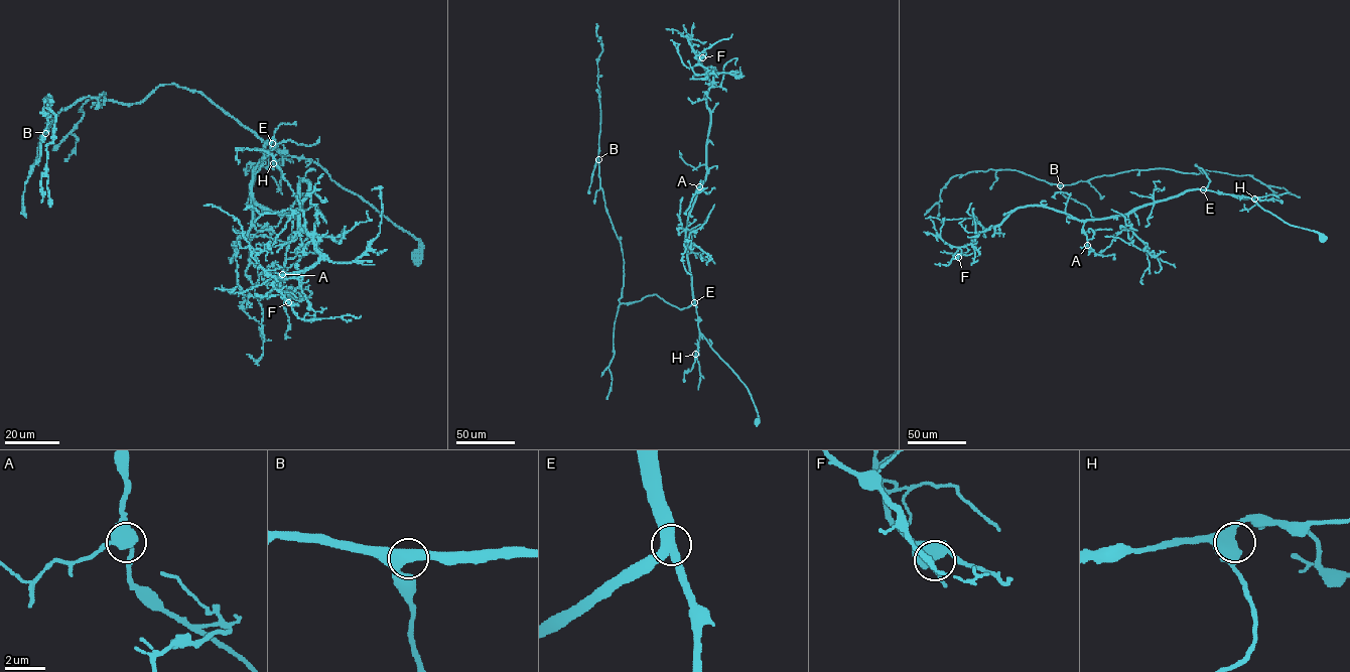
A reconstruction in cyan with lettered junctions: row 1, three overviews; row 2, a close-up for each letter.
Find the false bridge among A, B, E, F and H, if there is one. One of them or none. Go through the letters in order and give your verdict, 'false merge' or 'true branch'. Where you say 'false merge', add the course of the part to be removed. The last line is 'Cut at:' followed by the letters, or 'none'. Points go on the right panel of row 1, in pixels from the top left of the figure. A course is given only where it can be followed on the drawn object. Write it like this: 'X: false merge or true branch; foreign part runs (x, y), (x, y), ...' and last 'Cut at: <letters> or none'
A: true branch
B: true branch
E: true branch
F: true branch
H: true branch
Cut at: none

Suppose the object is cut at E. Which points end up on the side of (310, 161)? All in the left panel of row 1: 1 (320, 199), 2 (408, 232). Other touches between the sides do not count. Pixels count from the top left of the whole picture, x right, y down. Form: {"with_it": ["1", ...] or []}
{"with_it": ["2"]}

============

Work to be completed: For every entry above, write it out exactly and remove any image.

The completed task:
A reconstruction in cyan with lettered junctions: row 1, three overviews; row 2, a close-up for each letter.
Find the false bridge among A, B, E, F and H, if there is one. One of them or none. Go through the letters in order and give your verdict, 'false merge' or 'true branch'. Where you say 'false merge', add the course of the part to be removed. The last line is 'Cut at:' followed by the letters, or 'none'. Points go on the right panel of row 1, in pixels from the top left of the figure. A course is given only where it can be followed on the drawn object. Write it like this: 'X: false merge or true branch; foreign part runs (x, y), (x, y), ...' and last 'Cut at: <letters> or none'
A: true branch
B: true branch
E: true branch
F: true branch
H: true branch
Cut at: none

Suppose the object is cut at E. Which points end up on the side of (310, 161)? All in the left panel of row 1: 1 (320, 199), 2 (408, 232). Other touches between the sides do not count. Pixels count from the top left of the whole picture, x right, y down. Form: {"with_it": ["1", ...] or []}
{"with_it": ["2"]}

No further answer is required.